We never want to become an institution that depersonalizes people, nor a machine that chews people up, nor a monument that focuses on the cult of personality. We work hard to be more like an organism than an organization. (In the early days we even debated whether we should file as a 501(c)(3) non-profit corporation.) But we are, in some measure, an organization simply because organization helps us get our work done. The Holy Spirit does not have to ad hoc his way through life! Even so, we never want to become bound by organization. A movement is always dynamic, always nimble, always responsive to every movement of the Spirit. So, when and where structure helps us, we’re all for the structure; A movement is when and where structure hinders us, too bad for the structure.

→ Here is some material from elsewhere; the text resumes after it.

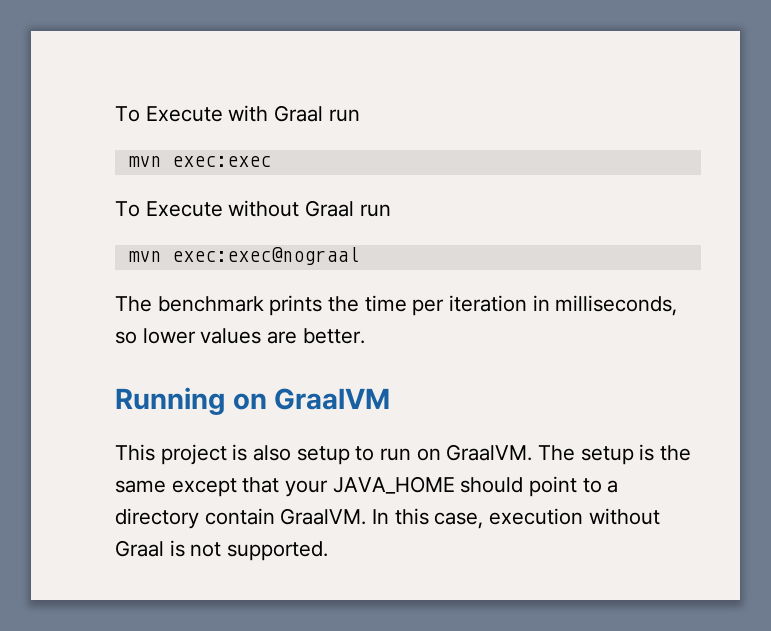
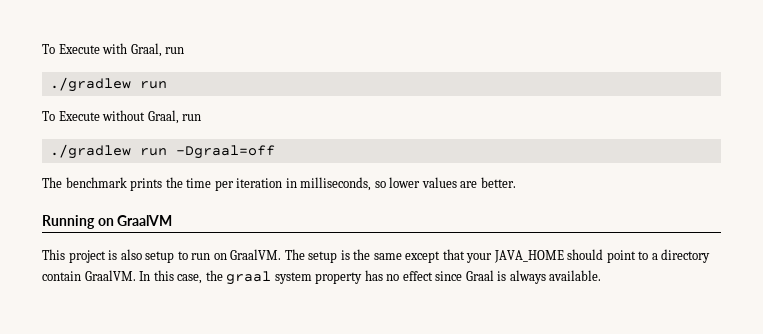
[274,105,360,122] [127,156,271,167] Graal run // mvn exec:exec -> [130,43,185,57] [49,77,167,92] Graal, run // ./gradlew run
[305,200,391,217] [127,247,359,265] Graal run // mvn exec:exec@nograal -> [147,110,202,124] [49,144,275,159] Graal, run // ./gradlew run -Dgraal=off
[489,508,660,525] [115,540,329,561] execution without Graal is not supported. -> [205,270,602,285] the graal system property has no effect since Graal is always available.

Today distraction is one of the greatest obstacles to spiritual growth. Including religious distraction. This is something I determined we would never do if we could possibly help it. So we are constantly evaluating everything we undertake with the simple question, Will this help people grow in grace?” If not, it is not for us. And it is amazing how many times this simple question has protected us from wasting our energies on non-productive enterprises.


The advance of Christ and his kingdom comes first. Always. In this regard we must decrease so that Jesus and his kingdom life may increase. Indeed, we must be prepared to let RENOVARÉ die if doing so will better promote the work of the kingdom of God. Our real task is to take people off an over-dependance upon human beings and human organizations (including us) and turn them to Christ, their present Teacher. Life with-Jesus is what people need and what we must focus upon. Always.

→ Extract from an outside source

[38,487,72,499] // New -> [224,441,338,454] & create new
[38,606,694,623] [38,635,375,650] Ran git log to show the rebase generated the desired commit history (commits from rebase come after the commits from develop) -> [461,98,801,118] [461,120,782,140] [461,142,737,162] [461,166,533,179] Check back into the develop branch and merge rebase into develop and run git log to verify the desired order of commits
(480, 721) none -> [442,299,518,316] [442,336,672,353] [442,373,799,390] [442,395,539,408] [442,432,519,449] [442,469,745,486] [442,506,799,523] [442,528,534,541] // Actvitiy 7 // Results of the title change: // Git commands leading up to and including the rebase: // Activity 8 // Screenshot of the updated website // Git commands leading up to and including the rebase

When we are putting on events — conferences and retreats and seminars — we are constantly evaluating to see that they help and enhance the lives of people. This includes our own team. If we are pushing too hard, we need to back off. The health of marriages, the health of children, the health of our own walk with Christ is too important to sacrifice them on the altar of programs. We should not have to disobey the way Christ taught us to live in order to do the work God has given us to do.

The building of relationships among our own team is one of our highest priorities. Frankly, developing relationships is more important to us than getting the job done. We have discovered, though, that when relationships are strong and healthy the work that needs to get done does in fact get done. And we’ve found that the things that don’t get done we are able to live quite well without.


Flesh is humanly initiated activity without any reference to God. I have seen many things done in the power of the flesh, including the building of whole churches. But we cannot do the work of the Spirit in the power of the flesh. Following times of ministry work we will often put this question to ourselves: How much of what has happened this weekend cannot be explained by our skill or brain power, or how was our skill and brain power used in ways that is beyond us?”

It is the Spirit that reaches into the heart, touching and transforming inward and unseen realities. We simply cannot program our own heart, or anybody else’s heart for that matter. This is something only God can do. So we are constantly watching for evidence of the great work of heart formation and transformation in ourselves and in others.


Over the years I have learned something about the wisdom of waiting until an idea or project becomes someone’s passion. This demands spiritual discipline … and patience. For some things we have waited prayerfully for eight, even ten years, waiting for the passion and the resources and the maturity to come together in just the right person. Then we step out trusting the God who gives the passion to uphold the person and prosper the work.

Well, these seven lessons from those exciting, energetic, early days. Simple lessons really, but they have become important for us over these fifteen years, shaping our thinking and ministry. I hope you will find them helpful in some small way. And may Christ, the great Shepherd of the sheep, guard you, guide you, and strengthen you in all you are and all you do.